## Task brief
The whole of the data is to be duplicated precisely.

## Excerpted records
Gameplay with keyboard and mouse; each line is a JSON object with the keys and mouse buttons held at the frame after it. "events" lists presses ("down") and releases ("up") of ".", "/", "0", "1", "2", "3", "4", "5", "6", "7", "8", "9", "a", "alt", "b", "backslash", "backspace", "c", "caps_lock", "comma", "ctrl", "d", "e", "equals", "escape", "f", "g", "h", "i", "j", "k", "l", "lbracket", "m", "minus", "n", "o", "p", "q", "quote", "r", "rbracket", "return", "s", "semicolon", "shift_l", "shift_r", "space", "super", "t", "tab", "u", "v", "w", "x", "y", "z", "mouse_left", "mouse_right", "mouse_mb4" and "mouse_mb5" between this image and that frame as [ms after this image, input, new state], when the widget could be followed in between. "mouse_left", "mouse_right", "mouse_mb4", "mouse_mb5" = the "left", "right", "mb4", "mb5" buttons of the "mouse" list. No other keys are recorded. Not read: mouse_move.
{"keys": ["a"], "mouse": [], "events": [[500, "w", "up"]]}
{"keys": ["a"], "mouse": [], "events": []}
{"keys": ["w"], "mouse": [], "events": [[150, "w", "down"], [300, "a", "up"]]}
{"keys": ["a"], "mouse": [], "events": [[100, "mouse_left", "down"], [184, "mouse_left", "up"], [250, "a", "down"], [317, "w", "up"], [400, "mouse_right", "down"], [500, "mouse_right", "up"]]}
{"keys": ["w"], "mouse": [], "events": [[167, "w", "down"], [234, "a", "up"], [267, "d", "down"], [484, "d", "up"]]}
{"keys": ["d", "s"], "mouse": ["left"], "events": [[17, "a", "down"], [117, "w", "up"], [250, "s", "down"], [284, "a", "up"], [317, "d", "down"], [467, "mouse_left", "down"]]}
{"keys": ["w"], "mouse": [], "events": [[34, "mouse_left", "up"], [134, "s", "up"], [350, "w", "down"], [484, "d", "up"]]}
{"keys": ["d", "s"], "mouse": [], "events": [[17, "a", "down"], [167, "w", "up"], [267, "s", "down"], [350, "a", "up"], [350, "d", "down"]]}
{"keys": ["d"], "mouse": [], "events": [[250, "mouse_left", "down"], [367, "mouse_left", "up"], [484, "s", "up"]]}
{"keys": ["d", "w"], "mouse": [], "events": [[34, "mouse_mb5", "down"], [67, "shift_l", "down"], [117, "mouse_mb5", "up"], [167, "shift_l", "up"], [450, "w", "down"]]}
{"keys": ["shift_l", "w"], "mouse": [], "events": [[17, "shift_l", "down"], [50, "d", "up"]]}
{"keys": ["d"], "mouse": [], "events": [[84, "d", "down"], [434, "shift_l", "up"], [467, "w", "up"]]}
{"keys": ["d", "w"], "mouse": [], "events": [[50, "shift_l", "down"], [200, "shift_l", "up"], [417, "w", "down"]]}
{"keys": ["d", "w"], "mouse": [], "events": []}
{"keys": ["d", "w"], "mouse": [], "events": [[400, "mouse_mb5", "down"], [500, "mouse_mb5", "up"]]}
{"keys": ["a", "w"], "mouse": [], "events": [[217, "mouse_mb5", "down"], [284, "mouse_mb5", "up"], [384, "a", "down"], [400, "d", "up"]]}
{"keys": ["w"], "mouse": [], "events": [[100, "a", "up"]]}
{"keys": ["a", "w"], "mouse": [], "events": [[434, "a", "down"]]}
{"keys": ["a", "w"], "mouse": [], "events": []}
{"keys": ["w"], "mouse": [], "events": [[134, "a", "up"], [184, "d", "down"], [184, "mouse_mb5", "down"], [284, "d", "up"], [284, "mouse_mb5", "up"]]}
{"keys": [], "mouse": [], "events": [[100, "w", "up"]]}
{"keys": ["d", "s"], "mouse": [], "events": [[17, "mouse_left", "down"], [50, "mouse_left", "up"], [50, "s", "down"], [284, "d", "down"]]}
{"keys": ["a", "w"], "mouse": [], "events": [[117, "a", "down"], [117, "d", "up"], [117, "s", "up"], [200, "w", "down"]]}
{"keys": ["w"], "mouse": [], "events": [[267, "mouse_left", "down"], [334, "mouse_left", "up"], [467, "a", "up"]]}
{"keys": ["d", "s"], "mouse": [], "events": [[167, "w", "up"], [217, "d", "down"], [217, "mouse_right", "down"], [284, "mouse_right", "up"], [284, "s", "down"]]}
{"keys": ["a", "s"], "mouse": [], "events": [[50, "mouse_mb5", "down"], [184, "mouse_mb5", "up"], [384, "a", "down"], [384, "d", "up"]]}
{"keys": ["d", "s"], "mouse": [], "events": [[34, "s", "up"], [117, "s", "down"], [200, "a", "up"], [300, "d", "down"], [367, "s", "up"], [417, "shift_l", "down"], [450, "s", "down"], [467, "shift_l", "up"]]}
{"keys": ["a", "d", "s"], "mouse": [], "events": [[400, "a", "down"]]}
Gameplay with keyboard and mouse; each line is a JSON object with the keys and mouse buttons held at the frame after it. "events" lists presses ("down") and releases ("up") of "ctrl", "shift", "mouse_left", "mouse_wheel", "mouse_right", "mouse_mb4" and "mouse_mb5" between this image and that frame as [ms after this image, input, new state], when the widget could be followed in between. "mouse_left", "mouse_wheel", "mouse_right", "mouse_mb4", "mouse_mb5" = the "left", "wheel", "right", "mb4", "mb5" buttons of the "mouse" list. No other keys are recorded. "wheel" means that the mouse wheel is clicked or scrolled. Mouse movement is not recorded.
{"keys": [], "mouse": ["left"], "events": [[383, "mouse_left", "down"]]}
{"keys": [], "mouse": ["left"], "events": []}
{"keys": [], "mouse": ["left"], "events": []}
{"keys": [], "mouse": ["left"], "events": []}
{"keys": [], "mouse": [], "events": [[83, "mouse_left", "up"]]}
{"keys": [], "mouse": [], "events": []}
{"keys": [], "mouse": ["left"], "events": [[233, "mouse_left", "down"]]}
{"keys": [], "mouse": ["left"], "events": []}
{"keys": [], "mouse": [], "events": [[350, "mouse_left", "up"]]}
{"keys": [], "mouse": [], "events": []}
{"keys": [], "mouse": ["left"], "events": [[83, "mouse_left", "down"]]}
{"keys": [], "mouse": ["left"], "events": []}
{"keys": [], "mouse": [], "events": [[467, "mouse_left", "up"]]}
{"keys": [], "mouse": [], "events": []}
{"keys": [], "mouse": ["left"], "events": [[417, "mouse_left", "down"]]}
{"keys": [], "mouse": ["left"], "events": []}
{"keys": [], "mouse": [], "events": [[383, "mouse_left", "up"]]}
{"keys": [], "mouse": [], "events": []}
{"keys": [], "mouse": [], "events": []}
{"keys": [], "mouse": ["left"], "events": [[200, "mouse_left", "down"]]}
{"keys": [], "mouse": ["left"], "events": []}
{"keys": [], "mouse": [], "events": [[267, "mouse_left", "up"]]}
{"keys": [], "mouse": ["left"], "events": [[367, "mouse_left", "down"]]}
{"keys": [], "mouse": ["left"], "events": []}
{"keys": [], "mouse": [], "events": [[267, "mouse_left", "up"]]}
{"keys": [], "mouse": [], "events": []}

## Written solution
Gameplay with keyboard and mouse; each line is a JSON object with the keys and mouse buttons held at the frame after it. "events" lists presses ("down") and releases ("up") of ".", "/", "0", "1", "2", "3", "4", "5", "6", "7", "8", "9", "a", "alt", "b", "backslash", "backspace", "c", "caps_lock", "comma", "ctrl", "d", "e", "equals", "escape", "f", "g", "h", "i", "j", "k", "l", "lbracket", "m", "minus", "n", "o", "p", "q", "quote", "r", "rbracket", "return", "s", "semicolon", "shift_l", "shift_r", "space", "super", "t", "tab", "u", "v", "w", "x", "y", "z", "mouse_left", "mouse_right", "mouse_mb4" and "mouse_mb5" between this image and that frame as [ms after this image, input, new state], when the widget could be followed in between. "mouse_left", "mouse_right", "mouse_mb4", "mouse_mb5" = the "left", "right", "mb4", "mb5" buttons of the "mouse" list. No other keys are recorded. Not read: mouse_move.
{"keys": ["a"], "mouse": [], "events": [[500, "w", "up"]]}
{"keys": ["a"], "mouse": [], "events": []}
{"keys": ["w"], "mouse": [], "events": [[150, "w", "down"], [300, "a", "up"]]}
{"keys": ["a"], "mouse": [], "events": [[100, "mouse_left", "down"], [184, "mouse_left", "up"], [250, "a", "down"], [317, "w", "up"], [400, "mouse_right", "down"], [500, "mouse_right", "up"]]}
{"keys": ["w"], "mouse": [], "events": [[167, "w", "down"], [234, "a", "up"], [267, "d", "down"], [484, "d", "up"]]}
{"keys": ["d", "s"], "mouse": ["left"], "events": [[17, "a", "down"], [117, "w", "up"], [250, "s", "down"], [284, "a", "up"], [317, "d", "down"], [467, "mouse_left", "down"]]}
{"keys": ["w"], "mouse": [], "events": [[34, "mouse_left", "up"], [134, "s", "up"], [350, "w", "down"], [484, "d", "up"]]}
{"keys": ["d", "s"], "mouse": [], "events": [[17, "a", "down"], [167, "w", "up"], [267, "s", "down"], [350, "a", "up"], [350, "d", "down"]]}
{"keys": ["d"], "mouse": [], "events": [[250, "mouse_left", "down"], [367, "mouse_left", "up"], [484, "s", "up"]]}
{"keys": ["d", "w"], "mouse": [], "events": [[34, "mouse_mb5", "down"], [67, "shift_l", "down"], [117, "mouse_mb5", "up"], [167, "shift_l", "up"], [450, "w", "down"]]}
{"keys": ["shift_l", "w"], "mouse": [], "events": [[17, "shift_l", "down"], [50, "d", "up"]]}
{"keys": ["d"], "mouse": [], "events": [[84, "d", "down"], [434, "shift_l", "up"], [467, "w", "up"]]}
{"keys": ["d", "w"], "mouse": [], "events": [[50, "shift_l", "down"], [200, "shift_l", "up"], [417, "w", "down"]]}
{"keys": ["d", "w"], "mouse": [], "events": []}
{"keys": ["d", "w"], "mouse": [], "events": [[400, "mouse_mb5", "down"], [500, "mouse_mb5", "up"]]}
{"keys": ["a", "w"], "mouse": [], "events": [[217, "mouse_mb5", "down"], [284, "mouse_mb5", "up"], [384, "a", "down"], [400, "d", "up"]]}
{"keys": ["w"], "mouse": [], "events": [[100, "a", "up"]]}
{"keys": ["a", "w"], "mouse": [], "events": [[434, "a", "down"]]}
{"keys": ["a", "w"], "mouse": [], "events": []}
{"keys": ["w"], "mouse": [], "events": [[134, "a", "up"], [184, "d", "down"], [184, "mouse_mb5", "down"], [284, "d", "up"], [284, "mouse_mb5", "up"]]}
{"keys": [], "mouse": [], "events": [[100, "w", "up"]]}
{"keys": ["d", "s"], "mouse": [], "events": [[17, "mouse_left", "down"], [50, "mouse_left", "up"], [50, "s", "down"], [284, "d", "down"]]}
{"keys": ["a", "w"], "mouse": [], "events": [[117, "a", "down"], [117, "d", "up"], [117, "s", "up"], [200, "w", "down"]]}
{"keys": ["w"], "mouse": [], "events": [[267, "mouse_left", "down"], [334, "mouse_left", "up"], [467, "a", "up"]]}
{"keys": ["d", "s"], "mouse": [], "events": [[167, "w", "up"], [217, "d", "down"], [217, "mouse_right", "down"], [284, "mouse_right", "up"], [284, "s", "down"]]}
{"keys": ["a", "s"], "mouse": [], "events": [[50, "mouse_mb5", "down"], [184, "mouse_mb5", "up"], [384, "a", "down"], [384, "d", "up"]]}
{"keys": ["d", "s"], "mouse": [], "events": [[34, "s", "up"], [117, "s", "down"], [200, "a", "up"], [300, "d", "down"], [367, "s", "up"], [417, "shift_l", "down"], [450, "s", "down"], [467, "shift_l", "up"]]}
{"keys": ["a", "d", "s"], "mouse": [], "events": [[400, "a", "down"]]}
Gameplay with keyboard and mouse; each line is a JSON object with the keys and mouse buttons held at the frame after it. "events" lists presses ("down") and releases ("up") of "ctrl", "shift", "mouse_left", "mouse_wheel", "mouse_right", "mouse_mb4" and "mouse_mb5" between this image and that frame as [ms after this image, input, new state], when the widget could be followed in between. "mouse_left", "mouse_wheel", "mouse_right", "mouse_mb4", "mouse_mb5" = the "left", "wheel", "right", "mb4", "mb5" buttons of the "mouse" list. No other keys are recorded. "wheel" means that the mouse wheel is clicked or scrolled. Mouse movement is not recorded.
{"keys": [], "mouse": ["left"], "events": [[383, "mouse_left", "down"]]}
{"keys": [], "mouse": ["left"], "events": []}
{"keys": [], "mouse": ["left"], "events": []}
{"keys": [], "mouse": ["left"], "events": []}
{"keys": [], "mouse": [], "events": [[83, "mouse_left", "up"]]}
{"keys": [], "mouse": [], "events": []}
{"keys": [], "mouse": ["left"], "events": [[233, "mouse_left", "down"]]}
{"keys": [], "mouse": ["left"], "events": []}
{"keys": [], "mouse": [], "events": [[350, "mouse_left", "up"]]}
{"keys": [], "mouse": [], "events": []}
{"keys": [], "mouse": ["left"], "events": [[83, "mouse_left", "down"]]}
{"keys": [], "mouse": ["left"], "events": []}
{"keys": [], "mouse": [], "events": [[467, "mouse_left", "up"]]}
{"keys": [], "mouse": [], "events": []}
{"keys": [], "mouse": ["left"], "events": [[417, "mouse_left", "down"]]}
{"keys": [], "mouse": ["left"], "events": []}
{"keys": [], "mouse": [], "events": [[383, "mouse_left", "up"]]}
{"keys": [], "mouse": [], "events": []}
{"keys": [], "mouse": [], "events": []}
{"keys": [], "mouse": ["left"], "events": [[200, "mouse_left", "down"]]}
{"keys": [], "mouse": ["left"], "events": []}
{"keys": [], "mouse": [], "events": [[267, "mouse_left", "up"]]}
{"keys": [], "mouse": ["left"], "events": [[367, "mouse_left", "down"]]}
{"keys": [], "mouse": ["left"], "events": []}
{"keys": [], "mouse": [], "events": [[267, "mouse_left", "up"]]}
{"keys": [], "mouse": [], "events": []}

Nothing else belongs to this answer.